Defense Order No. 28 ‘no longer necessary’, says JBA head

lockdown
(File photo: Jordan News)
AMMAN — Head of the Jordanian Bar Association (JBA) Yahya Abu Aboud said defense orders are no longer necessary, with particular mention of Defense Order No. 28, which pertains to debtor imprisonment. اضافة اعلان

Defense orders were issued to help deal with the COVID-19 pandemic and its consequences that rendered many people unable to pay their debts, Abu Aboud told Jordan News, but two years on, “no official statistics appear to prove that debtors are committed to paying their debts to creditors, and the latter are often now becoming debtors themselves”.

“This undermines trust in the legal system and judicial decisions,” he stressed.

It is critical, therefore, to have alternatives to these orders, as well as to partially “withdraw from them”, he said, adding that extending the provisions of the penal decisions related to the imprisonment of debtors and perpetrators of financial crimes is only postponing the problem, not solving it, especially since debts continue to increase due to the interest levied on them over time.
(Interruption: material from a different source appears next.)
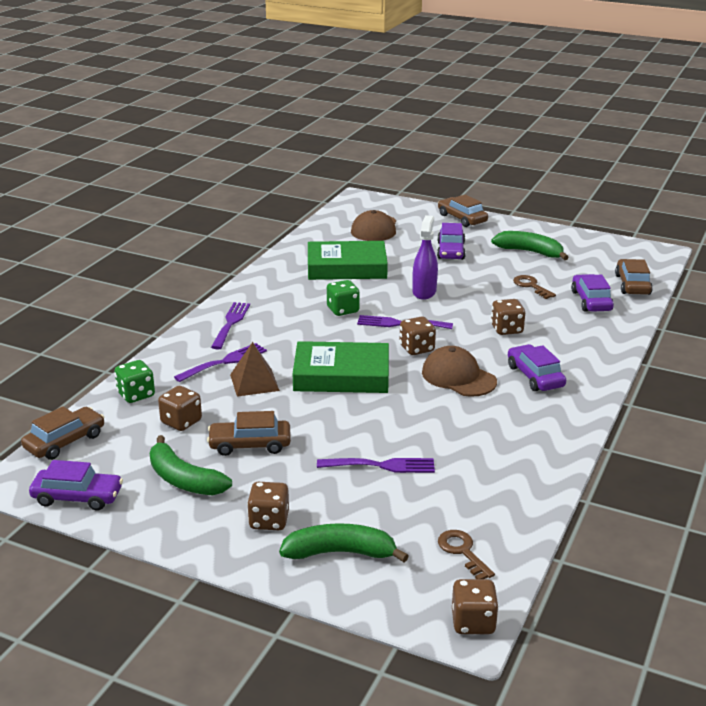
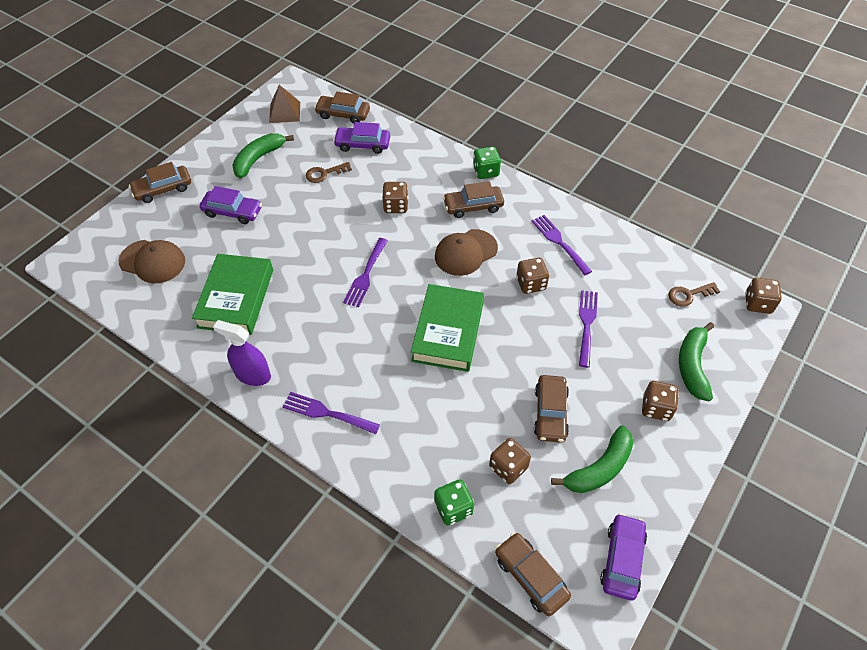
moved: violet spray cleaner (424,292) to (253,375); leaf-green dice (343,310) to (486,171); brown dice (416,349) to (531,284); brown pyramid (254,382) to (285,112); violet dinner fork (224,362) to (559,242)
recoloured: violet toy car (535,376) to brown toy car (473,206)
Abu Aboud said that “everyone in Jordan can be both a creditor and a debtor at the same time, and this is what drives the Jordanian economy”, adding that “business dealings are based on forward transactions rather than cash”.
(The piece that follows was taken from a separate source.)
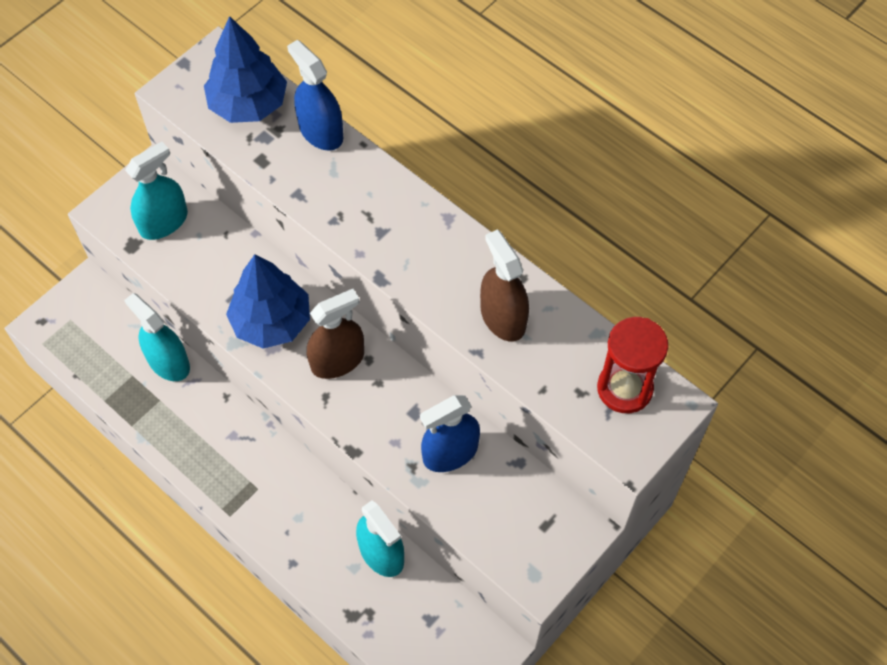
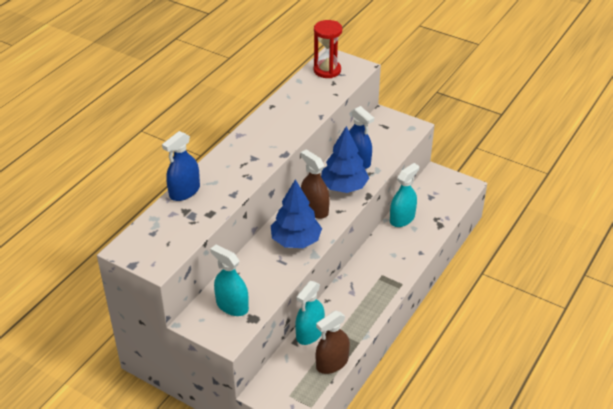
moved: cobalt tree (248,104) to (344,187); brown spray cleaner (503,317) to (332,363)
Because there are no alternatives to imprisoning debtors, creditors will be unable to get their dues, and this is bound to make people refrain from the present way of doing deals and turn to cash transactions, which require cash liquidity that not everyone had, “especially since the majority of Jordanians have low income”.

Abu Aboud said that the amended piece of legislation No. 9 of 2022, which went into effect on Friday, addresses part of the issue posed by the Defense Order No. 28; it states that those who owe a debt of less than JD5,000 will not be imprisoned, while larger debtors face jail. The duration of imprisonment, however, was reduced and debtors cannot be jailed for more than 120 days.

MP Zaid Al-Otoum told Jordan News that “Jordan is a state of law”, and thus a return to normal life means a “return to the original application of the text of the law without defense orders, which are exceptional and no longer required after the pandemic has ended”.

Otoum argues that returning to the original wording of the law protects both the creditor and the debtor, and that this stage must be faced regardless of its intricacies in order for Jordanian economic life to return to its previous era.

He added that if there is fear that once the defense order is cancelled a significant number of debtors will go to jail, “there should be a serious conversation about altering the law, not through defence orders”.

Lawyer Lamees Sulaiman told Jordan News that when the curfew was imposed and shops were closed, in the period from March 18 to May 1, 2020, some courts decided that landlords would have to pay the rent in full during the closing period, while others said that landlords and the tenants would have to pay the rents, equally.

The Court of Cassation eventually resolved this issue by charging the rents in full to the landlord during the closing period, Suleiman said.

“It was also decided to postpone the imprisonment of debtors owing less than JD100,000, meaning that if a judgment was issued obligating any tenant to pay a sum totaling less than this amount and the tenant did not pay it to the landlord, and did not offer a settlement, the landlord could not request the imprisonment of the tenant until September 30, 2022,” she added.

Lawyer Amin Al-Khawaldeh told Jordan News that the defense order constituted “an unprecedented breach between the two parties to the contract (the landlord and the tenant), and this represented a victory for one party at the expense of the other without taking into account the difficult economic conditions that surrounded and afflicted everyone”.

“What is remarkable for us, as lawyers and observers, is that most of these tenants, depending on the defense orders, failed to pay their obligations,” he added.

“There are thousands of lawsuits and claims, without the slightest initiative from the tenants to pay, sheltered by legal protection under the current defense order, which upset the balance of justice, the rule of law and the principles of justice and fairness,” he stressed.

Abdallah Tarabsheh, a landlord, told Jordan News that “I had two apartments that I used for the purposes of leasing, but because of the defense orders, the tenants did not pay the rent, and due to the current circumstances they also lost their jobs, which made me bear the circumstances with them and as a result I exempted them from paying the rent for more than four months”.